Namun, Sekjen yang akrab disapa Donny itu
menolak disalahkan. Ia menegaskan, kesekjenan yang dipimpinnya justru telah
berbuat sesuai aturan yang ada. Karena tidak mau sampai menabrak aturan dan
perundang-undangan.

“Kami (Kesekjenan DPD RI), malah berbuat
sesuai aturan. Malah justru kami mengambil langkah koordinasi.
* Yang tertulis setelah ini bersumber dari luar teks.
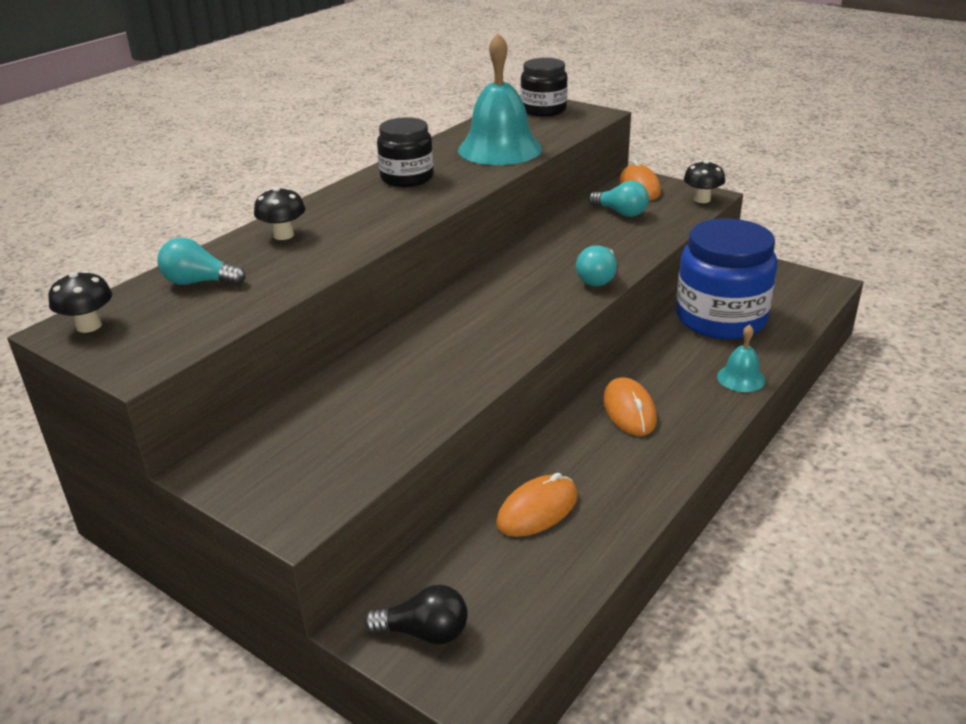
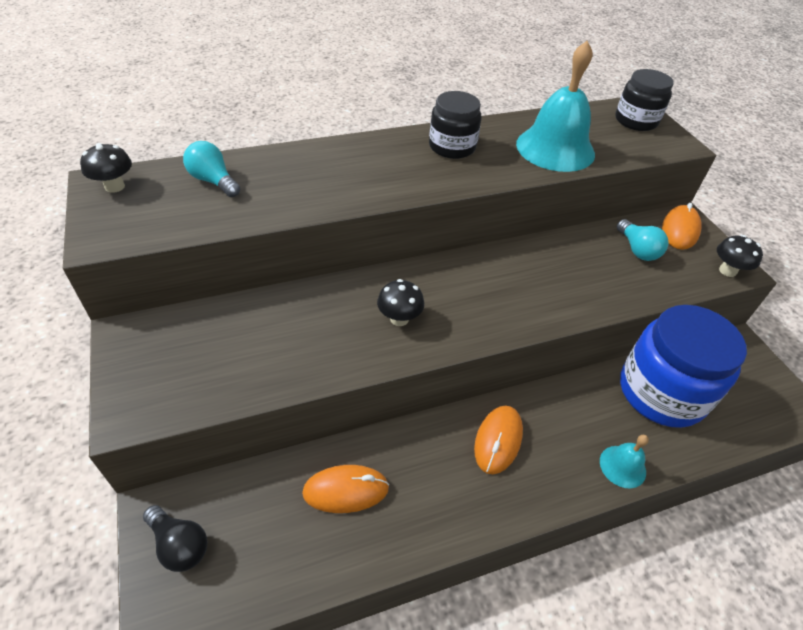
camera: 30 degrees right, 15 degrees up
(283, 235) = (309, 163): black mushroom -> black mushroom (399, 319)
(597, 278) = (550, 311): turquoise light bulb -> none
Jadi esensi dari
pencabutan undangan itu lebih pada tindakan koreksi secara administrasi,” ujar
Donny saat menggelar konfrensi pers di Kompleks Parlemen, Senayan, Jakarta,
Rabu (21/8).

Bahkan, Donny menegaskan, jika dirinya tidak
mencabut undangan Gusti Kanjeng Ratu (GKR) Hemas yang sudah dipecat oleh Badan
Kehormatan DPD, maka ia bisa dianggap melanggar undang-undang.

“Kalau saya (Sekjen DPD) tidak melakukan
tindakan policy adminitrasi ya akan berhadapan dengan UU,” timpalnya.
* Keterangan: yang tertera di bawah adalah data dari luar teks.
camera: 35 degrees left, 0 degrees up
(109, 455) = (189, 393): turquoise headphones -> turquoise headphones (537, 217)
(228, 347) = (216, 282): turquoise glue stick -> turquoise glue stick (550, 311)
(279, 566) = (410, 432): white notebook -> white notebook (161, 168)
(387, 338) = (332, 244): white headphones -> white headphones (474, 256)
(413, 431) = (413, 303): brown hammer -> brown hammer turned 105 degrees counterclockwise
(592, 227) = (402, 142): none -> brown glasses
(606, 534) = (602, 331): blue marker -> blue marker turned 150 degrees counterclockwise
Dalam penjelasanya, Donny juga meceritakan
soal pengurusan sekitar 3.100 undangan sidang bersama DPD dan DPR. Ia pun
menyamakan dengan mengurus surat undangan acara pernikahan.
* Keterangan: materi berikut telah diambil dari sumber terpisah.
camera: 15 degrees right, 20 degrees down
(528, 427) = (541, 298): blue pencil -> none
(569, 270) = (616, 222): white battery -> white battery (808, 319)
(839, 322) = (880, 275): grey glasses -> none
“Bayangkan kompleksitas yang harus kami hadapi
dengan menulis 3.100 undangan. Ini seperti urus undangan mau mantenan, ya mohon
maaf pasti ada yang ketelingsut (hilang, red),” bebernya.

Pihaknya kemudian melakukan penyisiran dan
ternyata GKR Hemas masih diundang. Berdasarkan hal tersebut, maka Sekjen
DPD RI mengambil langkah berkoordinasi dengan Sekjen MPR RI untuk meminta dan
mencabut undangan pada Sidang Tahunan dan Sidang Bersama a.n. Ibu GKR Hemas.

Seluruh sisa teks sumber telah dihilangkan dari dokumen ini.